De band heeft sindsdien uitgebreid getourd, en brengt deze maand het vervolgalbum Blue Songs uit. De band (eigenlijk een variërend gezelschap) rondom de New Yorkse DJ Andy Butler komt uit de DFA-stal van James Murphy. Muzikaal is het echter wat braver dan de punkfunk waar dit label meestal mee is geassocieerd: de nadruk ligt op disco, niet op gruizigheid.
Drie elementen
Een track op Blue Songs bestaat over het algemeen uit drie elementen, waarvan er minstens twee goed of opvallend moeten zijn om de track te kunnen dragen: de beats, de vocalist, en de melodieën. Op openingstrack Painted Eyes werken de vocalist en de melodie bijvoorbeeld erg goed, terwijl de beats minder spannend zijn. Vervolg My House scoort dan weer op geen van de drie punten. De funk van Answers Come in Dreams verbloemt weer het feit dat de vocalist wat zwakker is, de track erna heeft weer weinig spannends, titeltrack Blue Songs werkt qua vocalist en beats maar niet qua melodie, enzovoorts enzovoorts.

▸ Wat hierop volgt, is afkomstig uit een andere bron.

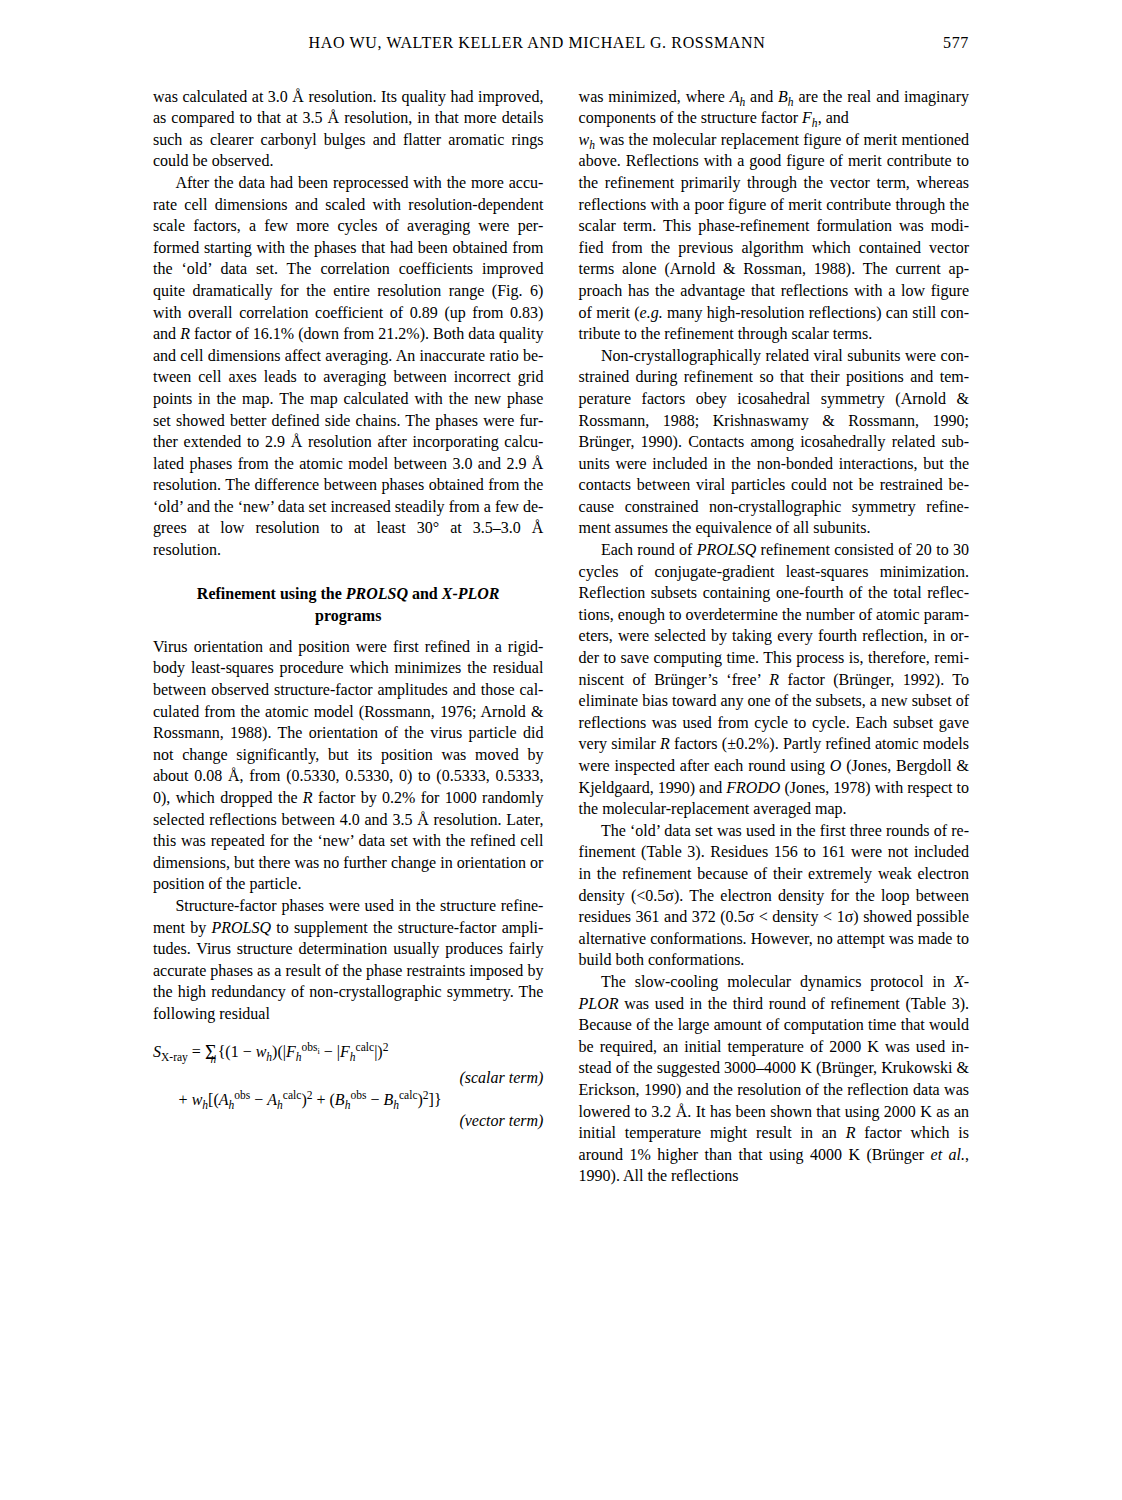HAO WU, WALTER KELLER AND MICHAEL G. ROSSMANN
577
was calculated at 3.0 Å resolution. Its quality had improved, as compared to that at 3.5 Å resolution, in that more details such as clearer carbonyl bulges and flatter aromatic rings could be observed.
After the data had been reprocessed with the more accurate cell dimensions and scaled with resolution-dependent scale factors, a few more cycles of averaging were performed starting with the phases that had been obtained from the ‘old’ data set. The correlation coefficients improved quite dramatically for the entire resolution range (Fig. 6) with overall correlation coefficient of 0.89 (up from 0.83) and R factor of 16.1% (down from 21.2%). Both data quality and cell dimensions affect averaging. An inaccurate ratio between cell axes leads to averaging between incorrect grid points in the map. The map calculated with the new phase set showed better defined side chains. The phases were further extended to 2.9 Å resolution after incorporating calculated phases from the atomic model between 3.0 and 2.9 Å resolution. The difference between phases obtained from the ‘old’ and the ‘new’ data set increased steadily from a few degrees at low resolution to at least 30° at 3.5–3.0 Å resolution.
Refinement using the PROLSQ and X-PLOR
programs
Virus orientation and position were first refined in a rigid-body least-squares procedure which minimizes the residual between observed structure-factor amplitudes and those calculated from the atomic model (Rossmann, 1976; Arnold & Rossmann, 1988). The orientation of the virus particle did not change significantly, but its position was moved by about 0.08 Å, from (0.5330, 0.5330, 0) to (0.5333, 0.5333, 0), which dropped the R factor by 0.2% for 1000 randomly selected reflections between 4.0 and 3.5 Å resolution. Later, this was repeated for the ‘new’ data set with the refined cell dimensions, but there was no further change in orientation or position of the particle.
Structure-factor phases were used in the structure refinement by PROLSQ to supplement the structure-factor amplitudes. Virus structure determination usually produces fairly accurate phases as a result of the phase restraints imposed by the high redundancy of non-crystallographic symmetry. The following residual
SX-ray = Σh{(1 − wh)(|Fhobsi − |Fhcalc|)2
(scalar term)
+ wh[(Ahobs − Ahcalc)2 + (Bhobs − Bhcalc)2]}
(vector term)
was minimized, where Ah and Bh are the real and imaginary components of the structure factor Fh, and
wh was the molecular replacement figure of merit mentioned above. Reflections with a good figure of merit contribute to the refinement primarily through the vector term, whereas reflections with a poor figure of merit contribute through the scalar term. This phase-refinement formulation was modified from the previous algorithm which contained vector terms alone (Arnold & Rossman, 1988). The current approach has the advantage that reflections with a low figure of merit (e.g. many high-resolution reflections) can still contribute to the refinement through scalar terms.
Non-crystallographically related viral subunits were constrained during refinement so that their positions and temperature factors obey icosahedral symmetry (Arnold & Rossmann, 1988; Krishnaswamy & Rossmann, 1990; Brünger, 1990). Contacts among icosahedrally related subunits were included in the non-bonded interactions, but the contacts between viral particles could not be restrained because constrained non-crystallographic symmetry refinement assumes the equivalence of all subunits.
Each round of PROLSQ refinement consisted of 20 to 30 cycles of conjugate-gradient least-squares minimization. Reflection subsets containing one-fourth of the total reflections, enough to overdetermine the number of atomic parameters, were selected by taking every fourth reflection, in order to save computing time. This process is, therefore, reminiscent of Brünger’s ‘free’ R factor (Brünger, 1992). To eliminate bias toward any one of the subsets, a new subset of reflections was used from cycle to cycle. Each subset gave very similar R factors (±0.2%). Partly refined atomic models were inspected after each round using O (Jones, Bergdoll & Kjeldgaard, 1990) and FRODO (Jones, 1978) with respect to the molecular-replacement averaged map.
The ‘old’ data set was used in the first three rounds of refinement (Table 3). Residues 156 to 161 were not included in the refinement because of their extremely weak electron density (<0.5σ). The electron density for the loop between residues 361 and 372 (0.5σ < density < 1σ) showed possible alternative conformations. However, no attempt was made to build both conformations.
The slow-cooling molecular dynamics protocol in X-PLOR was used in the third round of refinement (Table 3). Because of the large amount of computation time that would be required, an initial temperature of 2000 K was used instead of the suggested 3000–4000 K (Brünger, Krukowski & Erickson, 1990) and the resolution of the reflection data was lowered to 3.2 Å. It has been shown that using 2000 K as an initial temperature might result in an R factor which is around 1% higher than that using 4000 K (Brünger et al., 1990). All the reflections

Waar op het debuutalbum alledrie over het algemeen tegelijk goed waren, zit in dit geval meestal in elke track wel een zwaktepunt. Over het algemeen zijn de vocalisten niet van het kaliber Anthony. In plaats hiervan zijn voor het merendeel minder bekende en minder interessante krachten ingehuurd. Het constante afwisselen gaat hier ook ten koste van de identiteit van de band zelf, een probleem dat live werd opgelost door met één of twee vocalisten te touren. Wat ook begint te wringen is de obsessie met een relatief vast aantal beats per minuut, hetgeen het moeilijk maakt om het gevoel van eenheidsworst te ontlopen.
Blue Songs is wellicht een tussenalbum, waarop Butler en co. proberen hun identiteit te vinden na het succes van het debuutalbum. Een wat vastere en betere vocale invulling en sterker songmateriaal, zonder met elk liedje per se de dansvloer tevreden te willen houden, zou het potentieel (dat er absoluut is) wat beter tot uiting kunnen doen komen.